Even as the realty sector is struggling to improve its volumes, Bengaluru-based developer Sobha has been able to post record sales in the March quarter. The firm achieved highest ever new sales of over a million square feet for the second consecutive quarter enabling it to reach four million square feet in FY19.
Three quarters of the volumes were accounted for by the Bengaluru market. New launches and improving demand in key pockets helped the company achieve the sales growth. Volume growth at a time of slowing overall sales should help the company gain share. “Considering that liquidity issues have made overall conditions weak for the industry, record high sales for Sobha and good new launches position it well to gain market share going forward,” says Abhinav Sinha of CLSA. Given the gross sales value of Rs 3,122 crore, the company is expected to be the third largest listed developer by residential sales in FY19.
Going ahead, the company has indicated that growth momentum of the March quarter and FY19 will continue on to FY20. It has lined up launches amounting to 7-8 million square feet over the next one year and this should ensure robust pace of growth. Analysts at Elara Capital believe that the company will have to scale up its launches in non-Bengaluru markets if it has to maintain sales of Rs 600-Rs 650 crore per quarter going ahead.

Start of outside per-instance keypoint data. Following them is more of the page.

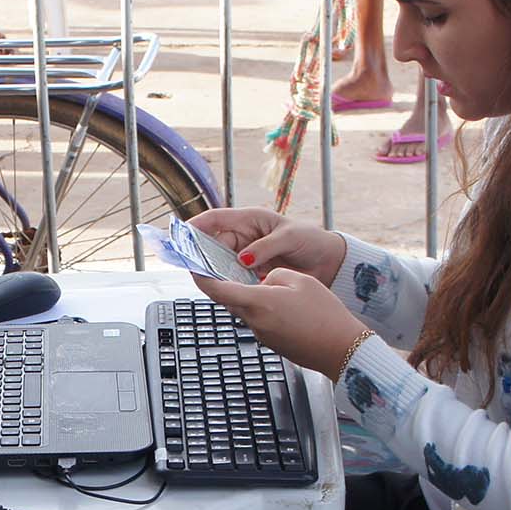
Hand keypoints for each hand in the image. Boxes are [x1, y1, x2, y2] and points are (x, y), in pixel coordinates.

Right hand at [189, 207, 344, 281]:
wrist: (329, 263)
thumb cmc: (311, 241)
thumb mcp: (290, 238)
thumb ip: (266, 247)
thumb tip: (243, 258)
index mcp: (250, 220)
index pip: (216, 219)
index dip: (196, 225)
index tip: (181, 235)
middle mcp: (245, 237)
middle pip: (213, 245)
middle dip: (203, 255)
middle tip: (196, 268)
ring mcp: (247, 256)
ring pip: (221, 264)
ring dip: (216, 272)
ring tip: (211, 280)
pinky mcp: (253, 274)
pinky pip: (234, 279)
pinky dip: (230, 284)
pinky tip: (229, 290)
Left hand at [192, 268, 365, 376]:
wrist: (341, 348)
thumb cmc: (324, 315)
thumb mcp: (299, 280)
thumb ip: (273, 276)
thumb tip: (263, 281)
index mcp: (257, 302)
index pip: (216, 289)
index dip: (200, 275)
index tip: (193, 266)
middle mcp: (254, 321)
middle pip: (229, 299)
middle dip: (227, 283)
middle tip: (228, 267)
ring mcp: (262, 335)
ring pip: (247, 309)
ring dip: (251, 296)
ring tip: (272, 285)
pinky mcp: (271, 342)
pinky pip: (261, 320)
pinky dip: (265, 308)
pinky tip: (286, 304)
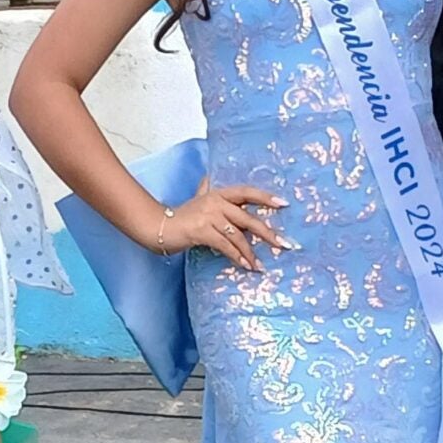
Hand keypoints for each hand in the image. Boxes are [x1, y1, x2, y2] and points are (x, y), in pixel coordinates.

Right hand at [148, 183, 292, 271]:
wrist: (159, 227)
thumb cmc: (180, 216)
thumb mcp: (197, 199)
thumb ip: (206, 189)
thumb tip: (209, 176)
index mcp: (218, 193)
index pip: (246, 192)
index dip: (265, 197)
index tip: (283, 204)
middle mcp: (216, 202)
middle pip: (247, 218)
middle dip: (267, 233)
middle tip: (284, 244)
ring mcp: (208, 216)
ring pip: (237, 235)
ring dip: (251, 253)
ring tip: (259, 265)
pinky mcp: (202, 231)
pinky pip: (225, 246)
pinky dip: (237, 257)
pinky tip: (245, 265)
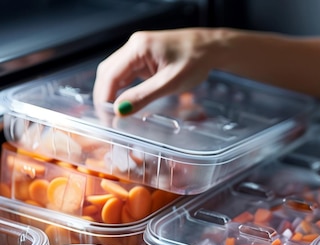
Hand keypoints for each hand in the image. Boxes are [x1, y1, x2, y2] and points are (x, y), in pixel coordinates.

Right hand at [93, 28, 217, 114]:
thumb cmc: (196, 61)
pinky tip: (126, 102)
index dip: (104, 98)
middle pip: (108, 73)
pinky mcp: (144, 58)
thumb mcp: (170, 83)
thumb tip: (121, 109)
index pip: (110, 75)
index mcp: (138, 47)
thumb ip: (144, 96)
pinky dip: (124, 89)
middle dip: (105, 96)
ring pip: (116, 74)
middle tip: (109, 119)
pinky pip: (127, 74)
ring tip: (115, 114)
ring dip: (113, 93)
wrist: (210, 49)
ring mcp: (138, 52)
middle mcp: (134, 46)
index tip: (106, 117)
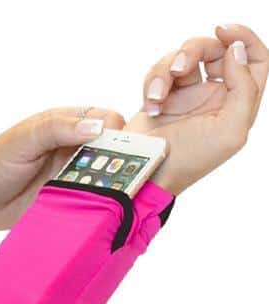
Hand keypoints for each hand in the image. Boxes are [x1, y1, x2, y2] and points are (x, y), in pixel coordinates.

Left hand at [0, 107, 124, 230]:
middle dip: (123, 161)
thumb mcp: (23, 140)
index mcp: (64, 126)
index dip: (118, 133)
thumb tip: (98, 127)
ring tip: (121, 196)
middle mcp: (72, 149)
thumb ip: (57, 129)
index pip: (105, 121)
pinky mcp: (69, 200)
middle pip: (112, 150)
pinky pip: (93, 199)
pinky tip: (109, 210)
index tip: (122, 151)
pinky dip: (104, 203)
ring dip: (115, 184)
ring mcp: (72, 176)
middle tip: (127, 177)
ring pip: (107, 176)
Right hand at [125, 24, 267, 194]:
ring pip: (181, 58)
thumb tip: (236, 51)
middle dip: (194, 51)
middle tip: (180, 68)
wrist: (148, 172)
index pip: (254, 61)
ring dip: (165, 72)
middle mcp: (213, 96)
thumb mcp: (230, 130)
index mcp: (236, 103)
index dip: (244, 39)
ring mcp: (185, 95)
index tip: (224, 31)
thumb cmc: (189, 161)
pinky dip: (151, 84)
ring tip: (156, 98)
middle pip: (213, 50)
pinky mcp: (160, 97)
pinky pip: (158, 73)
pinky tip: (150, 106)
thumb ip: (244, 88)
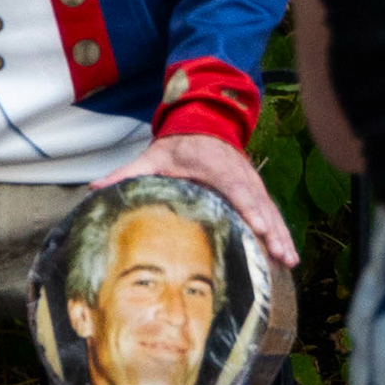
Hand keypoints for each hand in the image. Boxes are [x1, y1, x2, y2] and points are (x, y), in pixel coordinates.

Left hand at [97, 131, 298, 269]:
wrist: (202, 124)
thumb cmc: (176, 146)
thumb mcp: (152, 156)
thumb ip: (127, 173)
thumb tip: (95, 188)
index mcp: (215, 166)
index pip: (236, 187)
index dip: (249, 206)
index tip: (258, 225)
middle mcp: (239, 174)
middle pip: (259, 203)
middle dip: (272, 229)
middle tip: (281, 254)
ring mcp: (251, 183)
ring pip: (270, 209)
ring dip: (281, 234)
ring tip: (289, 260)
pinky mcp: (255, 191)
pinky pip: (271, 212)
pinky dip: (280, 231)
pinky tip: (286, 256)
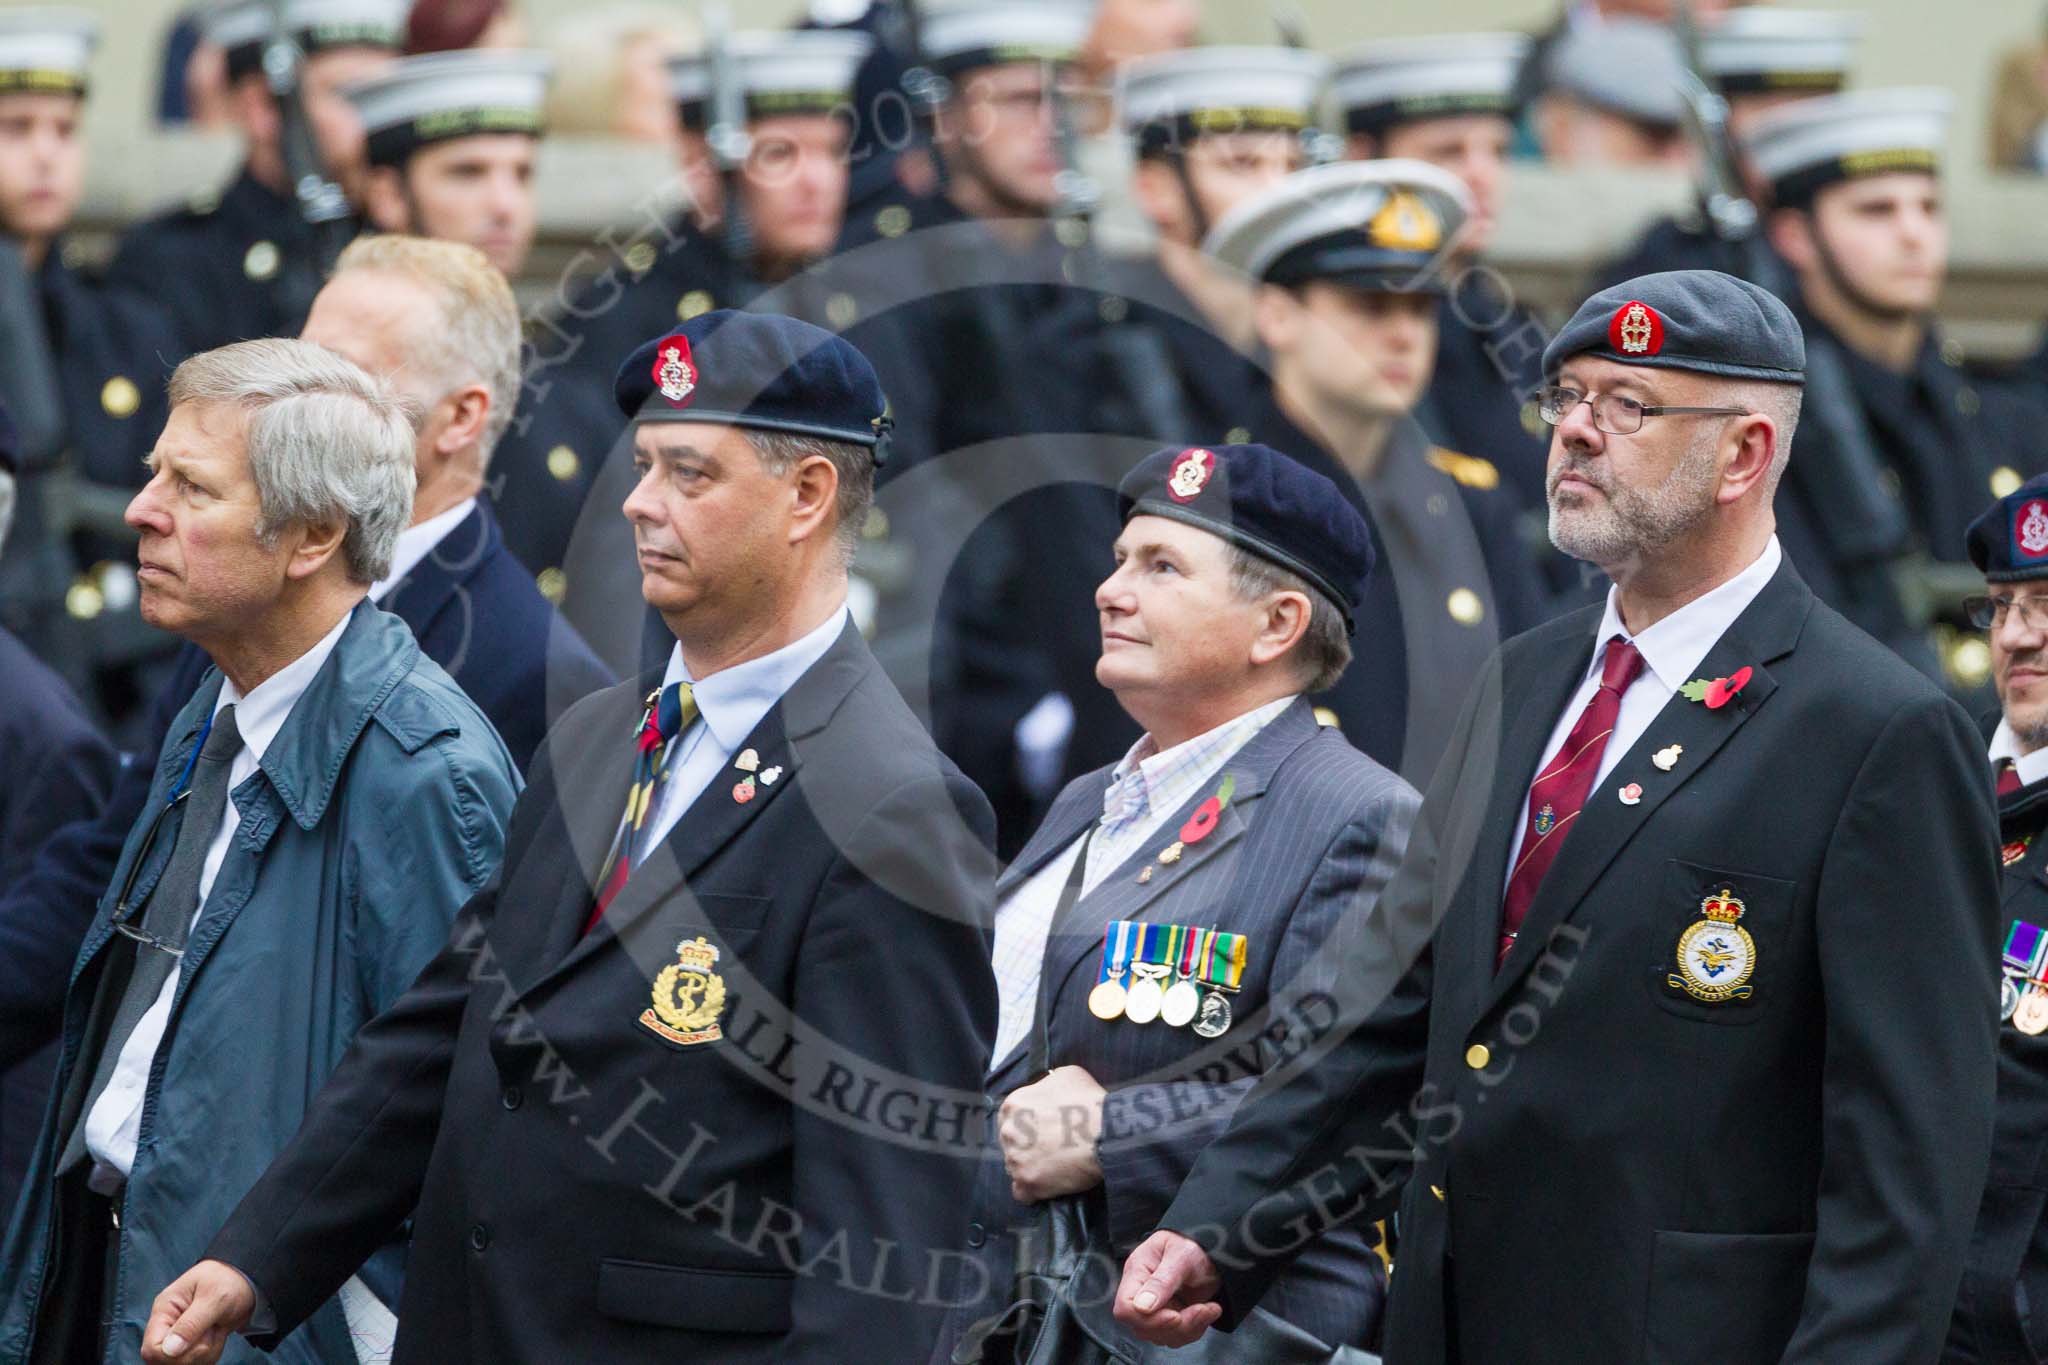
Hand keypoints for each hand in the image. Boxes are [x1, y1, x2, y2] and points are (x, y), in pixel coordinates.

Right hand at [142, 1260, 257, 1363]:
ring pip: (184, 1363)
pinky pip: (198, 1361)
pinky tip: (218, 1334)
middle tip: (212, 1329)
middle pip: (167, 1360)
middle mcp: (168, 1325)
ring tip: (216, 1328)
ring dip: (206, 1352)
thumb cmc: (229, 1280)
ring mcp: (180, 1336)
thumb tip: (169, 1350)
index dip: (172, 1355)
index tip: (198, 1341)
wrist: (245, 1281)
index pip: (151, 1348)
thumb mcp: (214, 1298)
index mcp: (165, 1310)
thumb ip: (192, 1324)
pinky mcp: (193, 1344)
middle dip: (194, 1352)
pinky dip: (212, 1353)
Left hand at [997, 1064, 1105, 1201]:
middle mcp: (1008, 1132)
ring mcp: (1015, 1159)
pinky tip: (1049, 1185)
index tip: (1043, 1131)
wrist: (1105, 1131)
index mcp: (1013, 1105)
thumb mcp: (1066, 1075)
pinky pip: (1022, 1193)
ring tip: (1054, 1167)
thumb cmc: (1088, 1100)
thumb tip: (1048, 1093)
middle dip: (1027, 1146)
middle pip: (1011, 1143)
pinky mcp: (1027, 1183)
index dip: (1027, 1126)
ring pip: (1015, 1167)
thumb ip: (1047, 1085)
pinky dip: (1034, 1191)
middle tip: (1051, 1149)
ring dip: (1031, 1168)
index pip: (1010, 1119)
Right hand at [1115, 1230, 1223, 1346]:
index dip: (1147, 1319)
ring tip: (1208, 1308)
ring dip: (1189, 1328)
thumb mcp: (1181, 1256)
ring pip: (1161, 1336)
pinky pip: (1177, 1337)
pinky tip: (1207, 1312)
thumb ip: (1162, 1280)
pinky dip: (1195, 1329)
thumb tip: (1142, 1307)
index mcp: (1137, 1272)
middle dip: (1176, 1326)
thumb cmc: (1192, 1244)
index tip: (1175, 1316)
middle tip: (1200, 1310)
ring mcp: (1155, 1308)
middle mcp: (1141, 1292)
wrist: (1210, 1251)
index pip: (1125, 1307)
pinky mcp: (1169, 1318)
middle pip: (1143, 1327)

While the recent performance has been good and the company was able to post a 5 per cent improvement in realisation in the March quarter, uptick in demand is critical for pricing improvement especially in markets such as Gurgaon. In addition to this, a key trigger for the stock would be the execution of land parcels such as the one in Hoskote, Karnataka. Other monitorables, according to Abhishek Anand of JM Financial are the company’s commercial segment foray and improvement in demand. The stock is currently trading below its one-year forward average price-to-earnings multiples and could fetch good returns in the medium term.